#### DATA SUPPLIED

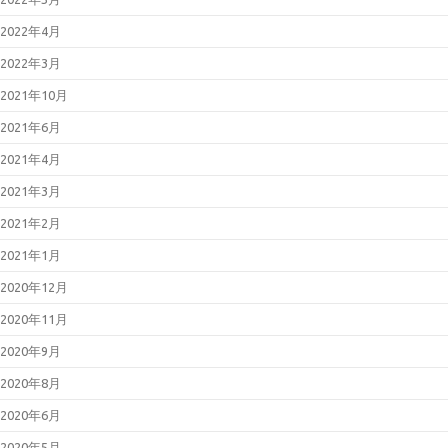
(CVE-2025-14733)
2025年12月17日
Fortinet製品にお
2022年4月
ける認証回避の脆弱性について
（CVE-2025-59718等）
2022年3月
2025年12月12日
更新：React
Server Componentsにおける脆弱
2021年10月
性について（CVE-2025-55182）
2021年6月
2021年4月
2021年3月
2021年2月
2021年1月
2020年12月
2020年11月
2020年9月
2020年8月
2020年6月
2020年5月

########
#### DATA SUPPLIED

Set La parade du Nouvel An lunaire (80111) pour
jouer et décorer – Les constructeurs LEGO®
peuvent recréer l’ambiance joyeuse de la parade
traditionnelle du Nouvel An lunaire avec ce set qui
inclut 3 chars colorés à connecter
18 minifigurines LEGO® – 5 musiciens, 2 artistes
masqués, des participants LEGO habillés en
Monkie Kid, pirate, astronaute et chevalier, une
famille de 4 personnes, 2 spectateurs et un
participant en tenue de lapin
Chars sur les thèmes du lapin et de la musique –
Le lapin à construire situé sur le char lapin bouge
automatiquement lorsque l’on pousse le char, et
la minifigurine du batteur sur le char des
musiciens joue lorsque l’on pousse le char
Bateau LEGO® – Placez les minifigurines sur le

########

TASK DESCRIPTION:
Filter the lines above, keeping and copying those that contain "Nouvel".

COMPLETED TASK:
Set La parade du Nouvel An lunaire (80111) pour
traditionnelle du Nouvel An lunaire avec ce set qui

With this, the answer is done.